While the memoir resists any form of self-analysis – "The impetus is that Flaubertian one: 'Describe, describe, describe'" – one can glimpse how Meades' mature eclecticism was formed by Salisbury's ever-shifting nature and a juvenile need to evade boredom. One can also detect the familial roots of a bleak world view.
"The strain in everything I write, of not being taken with the bounteousness of humankind, was also the attitude of both my parents. They didn't have a particularly high opinion of themselves, or their fellow men and women. They were both reasonably happy, but they were both mistrustful of any kind of 'ism' that was dependent on the perfection or near-perfection of humankind. Socialism basically doesn't work because humans aren't sufficiently altruistic to make it work. Which is kind of how I think about things too. When I was at Rada, I was the only student who read The Daily Telegraph."
Lately, Meades has found the bleakness harder and harder to avoid. "There is a lot of death," he says of An Encyclopaedia of Myself and his new project, a novel-in-progress. "My editor noticed a lot of suicide. It hadn't occurred to me but there is. The immanence of death is omnipresent in the book."
He recently made a grim inventory of friends and colleagues of his generation who have died in recent years. "It was over 30," he says with considerable disbelief. "We were meant to be living longer than our parents, but I can't remember so many of my parents' friends dying quite so young. They are all very different cases. Car crashes, suicide, drink and drugs, drink, drugs, cancer, cancer, cancer, cancer."
When I ask about his own fears that he may cease to be, Meades sounds coolly accepting. "What do I think about death?
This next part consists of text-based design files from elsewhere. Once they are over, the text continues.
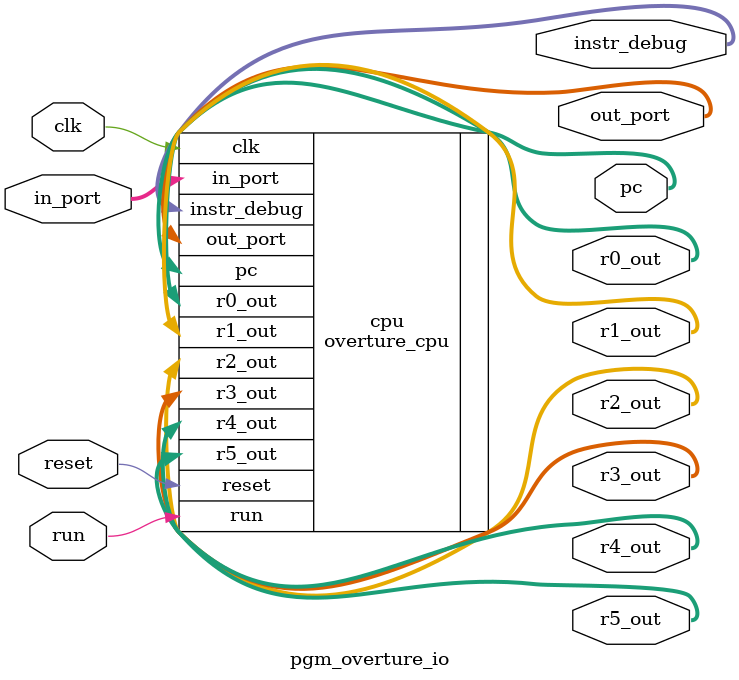
<source format=sv>
module pgm_overture_io (
    input        clk,
    input        reset,
    input        run,
    input  [7:0] in_port,
    output [7:0] pc,
    output [7:0] out_port,
    output [7:0] instr_debug,
    output [7:0] r0_out,
    output [7:0] r1_out,
    output [7:0] r2_out,
    output [7:0] r3_out,
    output [7:0] r4_out,
    output [7:0] r5_out
);

    // Program wrapper for overture_io.txt.
    overture_cpu cpu (
        .clk(clk),
        .reset(reset),
        .run(run),
        .in_port(in_port),
        .pc(pc),
        .out_port(out_port),
        .instr_debug(instr_debug),
        .r0_out(r0_out),
        .r1_out(r1_out),
        .r2_out(r2_out),
        .r3_out(r3_out),
        .r4_out(r4_out),
        .r5_out(r5_out)
    );

endmodule

</source>
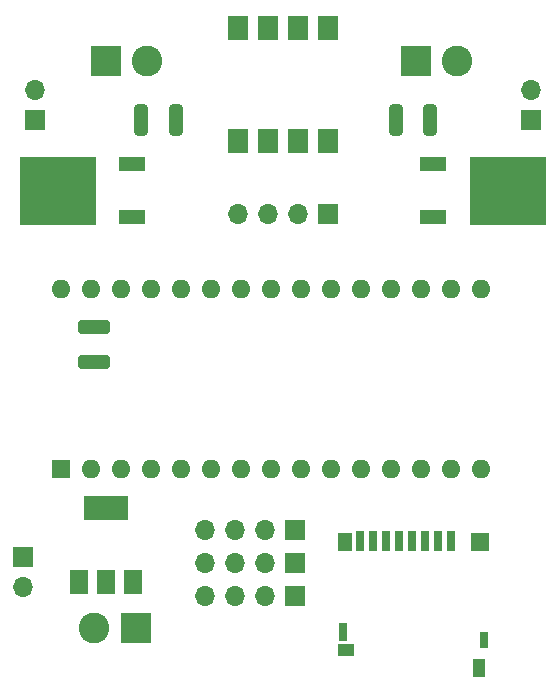
<source format=gbr>
%TF.GenerationSoftware,KiCad,Pcbnew,(6.0.1)*%
%TF.CreationDate,2022-02-20T19:29:58+01:00*%
%TF.ProjectId,NANOFC,4e414e4f-4643-42e6-9b69-6361645f7063,rev?*%
%TF.SameCoordinates,Original*%
%TF.FileFunction,Soldermask,Bot*%
%TF.FilePolarity,Negative*%
%FSLAX46Y46*%
G04 Gerber Fmt 4.6, Leading zero omitted, Abs format (unit mm)*
G04 Created by KiCad (PCBNEW (6.0.1)) date 2022-02-20 19:29:58*
%MOMM*%
%LPD*%
G01*
G04 APERTURE LIST*
G04 Aperture macros list*
%AMRoundRect*
0 Rectangle with rounded corners*
0 $1 Rounding radius*
0 $2 $3 $4 $5 $6 $7 $8 $9 X,Y pos of 4 corners*
0 Add a 4 corners polygon primitive as box body*
4,1,4,$2,$3,$4,$5,$6,$7,$8,$9,$2,$3,0*
0 Add four circle primitives for the rounded corners*
1,1,$1+$1,$2,$3*
1,1,$1+$1,$4,$5*
1,1,$1+$1,$6,$7*
1,1,$1+$1,$8,$9*
0 Add four rect primitives between the rounded corners*
20,1,$1+$1,$2,$3,$4,$5,0*
20,1,$1+$1,$4,$5,$6,$7,0*
20,1,$1+$1,$6,$7,$8,$9,0*
20,1,$1+$1,$8,$9,$2,$3,0*%
G04 Aperture macros list end*
%ADD10R,2.600000X2.600000*%
%ADD11C,2.600000*%
%ADD12R,1.700000X1.700000*%
%ADD13O,1.700000X1.700000*%
%ADD14R,1.600000X1.600000*%
%ADD15O,1.600000X1.600000*%
%ADD16R,0.700000X1.750000*%
%ADD17R,1.450000X1.000000*%
%ADD18R,1.000000X1.550000*%
%ADD19R,1.500000X1.500000*%
%ADD20R,0.800000X1.500000*%
%ADD21R,0.800000X1.400000*%
%ADD22R,1.300000X1.500000*%
%ADD23R,2.200000X1.200000*%
%ADD24R,6.400000X5.800000*%
%ADD25RoundRect,0.250000X0.312500X1.075000X-0.312500X1.075000X-0.312500X-1.075000X0.312500X-1.075000X0*%
%ADD26RoundRect,0.250000X1.100000X-0.325000X1.100000X0.325000X-1.100000X0.325000X-1.100000X-0.325000X0*%
%ADD27R,1.500000X2.000000*%
%ADD28R,3.800000X2.000000*%
%ADD29R,1.780000X2.000000*%
G04 APERTURE END LIST*
D10*
%TO.C,Pyro 2*%
X160000000Y-67000000D03*
D11*
X163500000Y-67000000D03*
%TD*%
D12*
%TO.C,Master Arm*%
X153000000Y-109000000D03*
D13*
X153000000Y-111540000D03*
%TD*%
D12*
%TO.C,J3*%
X178800000Y-80000000D03*
D13*
X176260000Y-80000000D03*
X173720000Y-80000000D03*
X171180000Y-80000000D03*
%TD*%
D12*
%TO.C,GND*%
X176000000Y-112300000D03*
D13*
X173460000Y-112300000D03*
X170920000Y-112300000D03*
X168380000Y-112300000D03*
%TD*%
D14*
%TO.C,A1*%
X156210000Y-101590000D03*
D15*
X158750000Y-101590000D03*
X161290000Y-101590000D03*
X163830000Y-101590000D03*
X166370000Y-101590000D03*
X168910000Y-101590000D03*
X171450000Y-101590000D03*
X173990000Y-101590000D03*
X176530000Y-101590000D03*
X179070000Y-101590000D03*
X181610000Y-101590000D03*
X184150000Y-101590000D03*
X186690000Y-101590000D03*
X189230000Y-101590000D03*
X191770000Y-101590000D03*
X191770000Y-86350000D03*
X189230000Y-86350000D03*
X186690000Y-86350000D03*
X184150000Y-86350000D03*
X181610000Y-86350000D03*
X179070000Y-86350000D03*
X176530000Y-86350000D03*
X173990000Y-86350000D03*
X171450000Y-86350000D03*
X168910000Y-86350000D03*
X166370000Y-86350000D03*
X163830000Y-86350000D03*
X161290000Y-86350000D03*
X158750000Y-86350000D03*
X156210000Y-86350000D03*
%TD*%
D12*
%TO.C,P1 Arm*%
X196000000Y-72000000D03*
D13*
X196000000Y-69460000D03*
%TD*%
D12*
%TO.C,V+*%
X176000000Y-109500000D03*
D13*
X173460000Y-109500000D03*
X170920000Y-109500000D03*
X168380000Y-109500000D03*
%TD*%
D10*
%TO.C,Pyro 1*%
X186250000Y-67000000D03*
D11*
X189750000Y-67000000D03*
%TD*%
D10*
%TO.C,Power in*%
X162500000Y-115000000D03*
D11*
X159000000Y-115000000D03*
%TD*%
D12*
%TO.C,P2 Arm*%
X154000000Y-72000000D03*
D13*
X154000000Y-69460000D03*
%TD*%
D12*
%TO.C,SIG*%
X176000000Y-106700000D03*
D13*
X173460000Y-106700000D03*
X170920000Y-106700000D03*
X168380000Y-106700000D03*
%TD*%
D16*
%TO.C,J11*%
X189175000Y-107650000D03*
X188075000Y-107650000D03*
X186975000Y-107650000D03*
X185875000Y-107650000D03*
X184775000Y-107650000D03*
X183675000Y-107650000D03*
X182575000Y-107650000D03*
X181475000Y-107650000D03*
D17*
X180350000Y-116875000D03*
D18*
X191575000Y-118450000D03*
D19*
X191625000Y-107775000D03*
D20*
X180025000Y-115375000D03*
D21*
X191975000Y-116025000D03*
D22*
X180275000Y-107775000D03*
%TD*%
D23*
%TO.C,Q1*%
X187700000Y-80280000D03*
D24*
X194000000Y-78000000D03*
D23*
X187700000Y-75720000D03*
%TD*%
D25*
%TO.C,R1*%
X187462500Y-72000000D03*
X184537500Y-72000000D03*
%TD*%
D26*
%TO.C,C1*%
X159000000Y-92475000D03*
X159000000Y-89525000D03*
%TD*%
D23*
%TO.C,Q2*%
X162200000Y-75720000D03*
D24*
X155900000Y-78000000D03*
D23*
X162200000Y-80280000D03*
%TD*%
D27*
%TO.C,U1*%
X162300000Y-111150000D03*
D28*
X160000000Y-104850000D03*
D27*
X160000000Y-111150000D03*
X157700000Y-111150000D03*
%TD*%
D29*
%TO.C,U2*%
X178810000Y-73765000D03*
X176270000Y-73765000D03*
X173730000Y-73765000D03*
X171190000Y-73765000D03*
X171190000Y-64235000D03*
X173730000Y-64235000D03*
X176270000Y-64235000D03*
X178810000Y-64235000D03*
%TD*%
D25*
%TO.C,R2*%
X165925000Y-72000000D03*
X163000000Y-72000000D03*
%TD*%
M02*

</source>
That it is going to happen. Get over it. I do think about death on a daily basis, but I think that is what distinguishes us from animals."
This same frankness means An Encyclopaedia of Myself promises to be both enthralling and possibly too honest for its own good. Pompey had its skin-crawling moments, but that was fiction. Does Meades have any apprehension about removing his figurative sunglasses and revealing himself so candidly? His response would do a Brutalist building proud.
"No," he replies after a moment's thought. "It's important to develop a rhinoceros hide.Sure, you are exposing yourself. But I don't really care any longer. I think one of the reasons I didn't write a memoir years ago is I was too worried about what people might think. Now, I don't really give a toss."